Deftones' debut, Adrenaline, introduced a powerful, if still raw and unfocused, new force in heavy music. Around the Fur marked the first evolutionary step toward the transcendent sound and vision we know and love today. But White Pony was the major leap, a dive off the deep end into a sensual world without sonic limits. The Sacramento-bred trailblazers' signature alt-metal grooves were wedded with ambient electronics, synth-pop, experimental rock and trip-hop. Tool's Maynard James Keenan guested (on the immortal "Passenger"). "Elite" won a Grammy. And a generation of fans were inspired to make their own genre-defying music — including Justine Jones, vocalist of U.K. metalcore group Employed to Serve and hardcore punk act Glorious. We talked to her about her connection to White Pony and its enduring impact on her.
WHEN THE FIRST TIME YOU HEARD WHITE PONY?
I was very late to the party with White Pony. I got into Deftones properly when Diamond Eyes came out ... before that, I'd only really heard the songs that the music channels would play. I loved Diamond Eyes and ended up working through their back catalog and I came across the treasure that is White Pony. What an album.
WHAT DOES THE ALBUM MEAN TO YOU?
This album is one of my favorites for all-night tour drives and was a big part of me transitioning from teenager to adult. The Deftones catalog in general grows with the fan — there's an album for every mood. White Pony's lyrics are amazing as Chino [Moreno]'s lyrics come across more like dialogue between fictional characters rather than things he's going through in his life, which was the first I'd noticed a vocalist doing that at the time.
THE ALBUM TITLE IS UP FOR INTERPRETATION. WHAT DOES IT MEAN TO YOU?
From my understanding, "white pony" generally is a nickname for cocaine. The overall vibe, lyrically, I get from the album is that it's about addiction in its various forms. For example, "Elite" feels like it's calling out all the narcissistic people jumping on fashion and being addicted to attention. "Change (In the House of Flies)" could be seen as someone enjoying the negative effect they have on other people or could be about drug addiction. From the interviews I've read over the years about the album, I've found that they keep the actual meanings pretty vague and open to interpretation.

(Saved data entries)
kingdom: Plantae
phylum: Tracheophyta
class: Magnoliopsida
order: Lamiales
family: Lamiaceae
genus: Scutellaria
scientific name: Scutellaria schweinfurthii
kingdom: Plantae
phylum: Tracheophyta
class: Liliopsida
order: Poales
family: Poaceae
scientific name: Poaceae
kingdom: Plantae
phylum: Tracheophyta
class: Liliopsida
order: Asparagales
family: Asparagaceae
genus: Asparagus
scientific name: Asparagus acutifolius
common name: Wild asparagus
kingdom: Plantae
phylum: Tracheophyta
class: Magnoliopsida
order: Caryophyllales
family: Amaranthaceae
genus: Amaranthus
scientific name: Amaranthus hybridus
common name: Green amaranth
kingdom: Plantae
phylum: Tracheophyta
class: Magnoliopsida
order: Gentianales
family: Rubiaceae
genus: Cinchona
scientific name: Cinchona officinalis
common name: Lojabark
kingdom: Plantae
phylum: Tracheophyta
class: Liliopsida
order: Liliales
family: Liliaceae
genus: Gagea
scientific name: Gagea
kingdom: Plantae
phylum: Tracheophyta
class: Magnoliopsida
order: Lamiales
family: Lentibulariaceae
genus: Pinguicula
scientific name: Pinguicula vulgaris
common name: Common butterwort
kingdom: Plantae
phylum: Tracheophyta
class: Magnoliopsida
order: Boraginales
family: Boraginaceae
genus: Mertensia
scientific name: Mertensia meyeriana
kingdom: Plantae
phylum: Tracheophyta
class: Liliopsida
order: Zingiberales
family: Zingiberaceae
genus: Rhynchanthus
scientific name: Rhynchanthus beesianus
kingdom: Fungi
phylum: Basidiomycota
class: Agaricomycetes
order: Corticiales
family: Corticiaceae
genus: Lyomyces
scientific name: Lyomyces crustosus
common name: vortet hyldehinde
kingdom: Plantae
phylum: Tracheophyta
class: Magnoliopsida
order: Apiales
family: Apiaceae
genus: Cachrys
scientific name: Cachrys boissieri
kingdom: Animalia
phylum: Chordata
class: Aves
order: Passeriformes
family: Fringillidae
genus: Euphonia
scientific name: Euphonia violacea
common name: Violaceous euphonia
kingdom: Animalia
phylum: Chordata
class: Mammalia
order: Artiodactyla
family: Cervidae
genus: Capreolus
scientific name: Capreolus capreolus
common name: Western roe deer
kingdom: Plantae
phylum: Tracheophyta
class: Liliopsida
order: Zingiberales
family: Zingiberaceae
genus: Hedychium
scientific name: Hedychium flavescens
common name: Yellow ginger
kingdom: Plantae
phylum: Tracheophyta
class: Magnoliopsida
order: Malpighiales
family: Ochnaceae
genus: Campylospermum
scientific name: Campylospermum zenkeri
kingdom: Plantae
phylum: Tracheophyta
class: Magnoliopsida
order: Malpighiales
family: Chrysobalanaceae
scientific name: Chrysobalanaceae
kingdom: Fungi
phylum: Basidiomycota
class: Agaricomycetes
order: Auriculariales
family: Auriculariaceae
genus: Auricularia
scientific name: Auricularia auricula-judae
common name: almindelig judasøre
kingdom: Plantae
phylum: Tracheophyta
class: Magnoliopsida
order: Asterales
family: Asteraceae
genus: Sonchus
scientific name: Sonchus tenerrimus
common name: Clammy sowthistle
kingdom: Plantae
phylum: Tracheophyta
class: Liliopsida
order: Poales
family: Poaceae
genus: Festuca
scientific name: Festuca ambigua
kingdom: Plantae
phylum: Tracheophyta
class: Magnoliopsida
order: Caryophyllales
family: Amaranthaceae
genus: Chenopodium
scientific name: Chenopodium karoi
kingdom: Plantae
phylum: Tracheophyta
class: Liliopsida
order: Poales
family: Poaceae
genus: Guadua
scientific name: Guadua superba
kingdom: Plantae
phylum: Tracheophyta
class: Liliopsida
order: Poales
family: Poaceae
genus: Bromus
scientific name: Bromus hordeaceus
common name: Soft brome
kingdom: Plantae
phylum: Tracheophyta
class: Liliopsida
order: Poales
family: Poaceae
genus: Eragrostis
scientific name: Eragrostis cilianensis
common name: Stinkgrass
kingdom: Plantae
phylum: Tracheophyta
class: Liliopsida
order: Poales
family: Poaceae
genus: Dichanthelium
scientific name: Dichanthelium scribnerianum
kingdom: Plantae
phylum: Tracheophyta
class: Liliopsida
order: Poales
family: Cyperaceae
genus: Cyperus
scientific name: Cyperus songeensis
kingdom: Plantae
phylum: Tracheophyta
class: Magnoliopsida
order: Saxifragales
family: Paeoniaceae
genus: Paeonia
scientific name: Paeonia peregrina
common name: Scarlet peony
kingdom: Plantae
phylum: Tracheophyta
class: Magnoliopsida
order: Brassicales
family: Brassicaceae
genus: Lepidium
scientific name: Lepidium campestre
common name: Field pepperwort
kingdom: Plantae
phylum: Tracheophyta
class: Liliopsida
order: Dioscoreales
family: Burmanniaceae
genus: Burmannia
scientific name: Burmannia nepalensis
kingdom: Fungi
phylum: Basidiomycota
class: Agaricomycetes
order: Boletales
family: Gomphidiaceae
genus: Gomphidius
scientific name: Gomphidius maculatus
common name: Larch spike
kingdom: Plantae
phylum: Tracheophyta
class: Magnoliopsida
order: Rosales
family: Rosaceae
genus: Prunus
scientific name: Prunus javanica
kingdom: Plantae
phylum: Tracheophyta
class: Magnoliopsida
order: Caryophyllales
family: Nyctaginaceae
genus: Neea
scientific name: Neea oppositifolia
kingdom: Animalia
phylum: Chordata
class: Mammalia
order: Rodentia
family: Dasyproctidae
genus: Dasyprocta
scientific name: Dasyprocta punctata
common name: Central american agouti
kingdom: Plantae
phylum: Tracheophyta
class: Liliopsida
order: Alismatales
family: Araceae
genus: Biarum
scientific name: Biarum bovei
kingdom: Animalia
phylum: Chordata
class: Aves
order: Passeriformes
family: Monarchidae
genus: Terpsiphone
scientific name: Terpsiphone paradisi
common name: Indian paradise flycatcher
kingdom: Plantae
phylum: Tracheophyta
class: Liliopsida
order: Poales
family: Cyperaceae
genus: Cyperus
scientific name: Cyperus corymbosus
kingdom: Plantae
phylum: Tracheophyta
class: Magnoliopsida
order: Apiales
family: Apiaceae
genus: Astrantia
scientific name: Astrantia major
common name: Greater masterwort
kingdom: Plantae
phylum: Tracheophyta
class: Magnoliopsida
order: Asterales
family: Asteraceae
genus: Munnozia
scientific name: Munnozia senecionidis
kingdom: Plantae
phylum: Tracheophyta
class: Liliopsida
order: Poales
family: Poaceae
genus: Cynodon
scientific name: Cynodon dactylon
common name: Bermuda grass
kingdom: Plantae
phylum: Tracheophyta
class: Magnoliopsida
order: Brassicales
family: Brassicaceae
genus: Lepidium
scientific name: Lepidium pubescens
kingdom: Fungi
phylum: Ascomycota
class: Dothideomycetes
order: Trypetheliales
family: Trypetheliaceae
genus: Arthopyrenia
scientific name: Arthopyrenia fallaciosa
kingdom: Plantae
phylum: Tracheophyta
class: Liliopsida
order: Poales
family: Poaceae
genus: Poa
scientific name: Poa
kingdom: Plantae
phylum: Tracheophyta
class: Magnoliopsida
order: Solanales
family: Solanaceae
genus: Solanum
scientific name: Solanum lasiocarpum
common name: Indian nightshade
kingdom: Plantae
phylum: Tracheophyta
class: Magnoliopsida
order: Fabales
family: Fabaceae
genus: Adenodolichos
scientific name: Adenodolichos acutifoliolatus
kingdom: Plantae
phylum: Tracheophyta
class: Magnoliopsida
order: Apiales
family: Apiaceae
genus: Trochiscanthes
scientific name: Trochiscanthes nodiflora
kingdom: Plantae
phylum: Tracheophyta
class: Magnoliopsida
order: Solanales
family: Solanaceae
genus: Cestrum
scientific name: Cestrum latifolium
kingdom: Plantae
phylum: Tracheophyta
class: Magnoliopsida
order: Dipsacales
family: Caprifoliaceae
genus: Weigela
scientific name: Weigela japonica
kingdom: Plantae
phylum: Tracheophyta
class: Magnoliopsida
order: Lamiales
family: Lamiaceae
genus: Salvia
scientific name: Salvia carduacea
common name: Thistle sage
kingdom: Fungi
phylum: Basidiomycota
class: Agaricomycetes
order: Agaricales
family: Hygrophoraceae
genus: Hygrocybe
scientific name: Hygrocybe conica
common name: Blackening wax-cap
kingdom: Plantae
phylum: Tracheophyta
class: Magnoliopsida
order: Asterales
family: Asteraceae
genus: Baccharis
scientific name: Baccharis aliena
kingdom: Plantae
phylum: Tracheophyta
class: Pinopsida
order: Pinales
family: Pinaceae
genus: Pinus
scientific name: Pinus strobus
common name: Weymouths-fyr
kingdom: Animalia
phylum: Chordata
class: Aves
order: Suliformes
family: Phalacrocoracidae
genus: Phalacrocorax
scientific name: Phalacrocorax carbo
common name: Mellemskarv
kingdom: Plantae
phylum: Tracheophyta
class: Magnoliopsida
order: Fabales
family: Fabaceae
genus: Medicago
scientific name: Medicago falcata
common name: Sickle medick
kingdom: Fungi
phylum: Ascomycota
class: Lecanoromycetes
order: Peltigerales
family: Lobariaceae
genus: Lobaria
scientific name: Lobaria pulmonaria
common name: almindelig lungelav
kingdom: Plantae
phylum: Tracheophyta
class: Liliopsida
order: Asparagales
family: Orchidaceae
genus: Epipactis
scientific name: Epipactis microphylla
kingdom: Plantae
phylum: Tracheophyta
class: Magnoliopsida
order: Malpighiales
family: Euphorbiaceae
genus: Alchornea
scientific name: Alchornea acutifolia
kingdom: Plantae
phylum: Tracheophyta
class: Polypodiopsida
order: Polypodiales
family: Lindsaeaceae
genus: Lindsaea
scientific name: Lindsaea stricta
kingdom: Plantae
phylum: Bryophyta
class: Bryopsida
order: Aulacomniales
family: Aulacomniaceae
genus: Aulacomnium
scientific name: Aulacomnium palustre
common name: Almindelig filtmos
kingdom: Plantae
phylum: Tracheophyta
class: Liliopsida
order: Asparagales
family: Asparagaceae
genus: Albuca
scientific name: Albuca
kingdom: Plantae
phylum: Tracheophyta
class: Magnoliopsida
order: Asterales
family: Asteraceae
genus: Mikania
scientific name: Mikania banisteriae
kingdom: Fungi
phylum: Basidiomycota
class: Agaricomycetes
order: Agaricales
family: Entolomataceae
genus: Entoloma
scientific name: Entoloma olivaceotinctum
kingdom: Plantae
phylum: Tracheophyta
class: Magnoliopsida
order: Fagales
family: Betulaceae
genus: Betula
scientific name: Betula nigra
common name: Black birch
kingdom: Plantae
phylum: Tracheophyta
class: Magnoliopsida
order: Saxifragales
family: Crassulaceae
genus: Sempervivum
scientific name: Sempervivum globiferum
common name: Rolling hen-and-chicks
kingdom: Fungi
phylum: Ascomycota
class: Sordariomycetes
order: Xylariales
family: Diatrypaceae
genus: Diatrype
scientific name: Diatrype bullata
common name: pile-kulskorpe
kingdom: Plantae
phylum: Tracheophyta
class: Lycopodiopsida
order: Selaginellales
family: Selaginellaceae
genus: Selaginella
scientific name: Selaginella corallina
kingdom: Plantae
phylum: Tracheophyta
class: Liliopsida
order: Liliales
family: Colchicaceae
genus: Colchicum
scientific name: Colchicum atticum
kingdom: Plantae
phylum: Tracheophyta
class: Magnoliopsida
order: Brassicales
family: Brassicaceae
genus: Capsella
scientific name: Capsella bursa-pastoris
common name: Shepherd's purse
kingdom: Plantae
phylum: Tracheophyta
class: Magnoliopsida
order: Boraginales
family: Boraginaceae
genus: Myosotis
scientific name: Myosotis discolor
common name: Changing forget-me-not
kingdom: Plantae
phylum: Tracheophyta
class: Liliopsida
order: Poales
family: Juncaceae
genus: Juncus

### Exercise prompt
Carry on the interview about Deftones' White Pony from its final sentence, keeping its question-and-answer format.

### Result
WHITE PONY WAS RELEASED IN A VARIETY OF PHYSICAL EDITIONS. WHICH, IF ANY, DID YOU OR DO YOU OWN?
I'm a proud owner of the CD and vinyl!
HOW, IF AT ALL, DID WHITE PONY INFLUENCE YOUR OWN CREATIVE DEVELOPMENT, OR THE WAY YOU THOUGHT ABOUT WRITING MUSIC?
It definitely opened me up to the possibility of writing fictional lyrics. I make a point of studying what other vocalists I admire do as it really helps you develop your own lyric writing.
YOU RECENTLY COVERED "ELITE" FOR SLAY AT HOME FEST AS PART OF A ONETIME SUPERGROUP. WHY THAT SONG AND WHAT DID YOU GUYS WANT TO DO WITH IT TO MAKE IT YOUR OWN?
It's one of my favorite Deftones songs that I've always wanted to cover. The lyrics are perfect for social media culture right now — despite it being released in 2000! We kept it more or less the same because the song is perfect in my eyes.
IS THAT YOUR FAVORITE WHITE PONY TRACK?
Sure is. I just think the riffs and lyrics are some of the catchiest that the band has ever written.
IS WHITE PONY SOMETHING YOU REGULARLY GO BACK AND LISTEN TO? OR DOES IT REPRESENT A CERTAIN PERIOD OF TIME IN YOUR HISTORY?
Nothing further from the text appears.